Keystone delay costs $100B yearly – by Sheldon Alberts (National Post – December 16, 2011)

The Toronto Star, has the largest circulation in Canada. The paper has an enormous impact on federal and Ontario politics as well as shaping public opinion.

The Obama administration’s ongoing delay approving the Keystone XL pipeline is a “tragedy” that is costing the North American economy thousands of jobs and up to $100 billion a year in economic benefit, TransCanada Corp.’s chief executive said Thursday.

“That’s the kind of economic stimulus that gets generated. I don’t think we can afford to continue to delay things like that,” TransCanada president and CEO Russ Girling said in an interview.

But even as he noted Keystone XL has undergone “the most rigorous review of a pipeline ever built anywhere in North America,” Girling told Postmedia News he wants no part of the current fight in Congress over speeding up a decision on his company’s $7 billion oilsands project.

Despite its initial disappointment with a State Department last month that delayed a ruling on a permit for Keystone XL until early 2013, Girling said TransCanada is comfortable working within the new timeline.

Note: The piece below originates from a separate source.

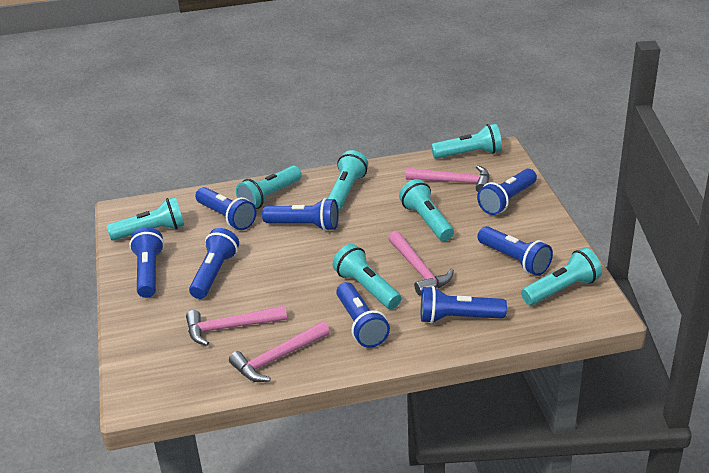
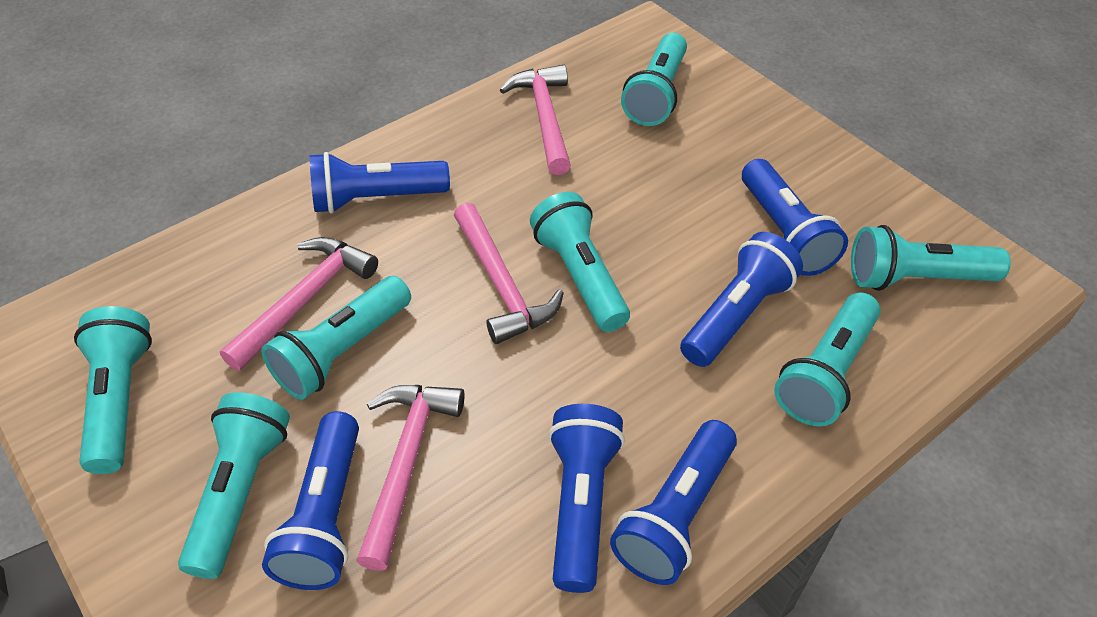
blue flashlight: [129,227,164,298] [189,228,239,299] [195,187,257,230] [262,198,339,231] [336,282,390,348] [421,286,507,324] [477,169,537,215] [477,226,553,276] = 8 -> [262,411,359,590] [309,152,450,214] [548,404,625,593] [610,420,737,585] [680,232,803,367] [742,159,848,276] = 6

“Certainly we would like that to move as fast as possible. But our job is to do it as thoroughly as is required, and to do it right,” Girling said.

“At this point in time, I’m not focused on those things (in Congress) at all. I’m focused on building a pipeline.”

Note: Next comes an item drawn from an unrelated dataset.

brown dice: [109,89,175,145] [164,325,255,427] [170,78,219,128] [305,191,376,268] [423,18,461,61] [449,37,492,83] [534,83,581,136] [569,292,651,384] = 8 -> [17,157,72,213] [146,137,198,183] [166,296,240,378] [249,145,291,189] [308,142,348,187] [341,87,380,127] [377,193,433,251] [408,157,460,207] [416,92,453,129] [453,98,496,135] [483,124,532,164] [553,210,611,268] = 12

TransCanada announced new binding commitments Thursday to deliver oil through Keystone XL and said it will proceed – subject to regulatory approval — with an 80-kilometre extension of the pipeline to facilitate deliveries into Houston.

The continued commitment by customers to Keystone XL shows the persistent demand for a major oil pipeline and the market’s confidence that the 2,700 kilometre pipeline will eventually be approved, Girling said.

“Keystone is the logical gatherer of all that crude. The marketplace again has spoken and said this is the way we want to go about doing this and signed additional contracts,” he said. “Denial of the pipeline won’t stop the demands for crude oil in the Gulf Coast. They need to get it from someplace.”

Girling’s comments come in the wake of a bruising political fight in Washington over Republican legislation that would tie a quicker decision on Keystone XL to the extension of a tax relief bill favoured by President Barack Obama.

The president has vowed to veto a bill passed by the Republican-controlled House of Representatives that would force the State Department to decide on Keystone XL within 60 days.

House Republicans and Senate Democrats were in talks on Thursday about finding a compromise, with the White House still urging the Keystone XL provision be stripped from legislation to extend payroll tax cuts to about 160 million Americans.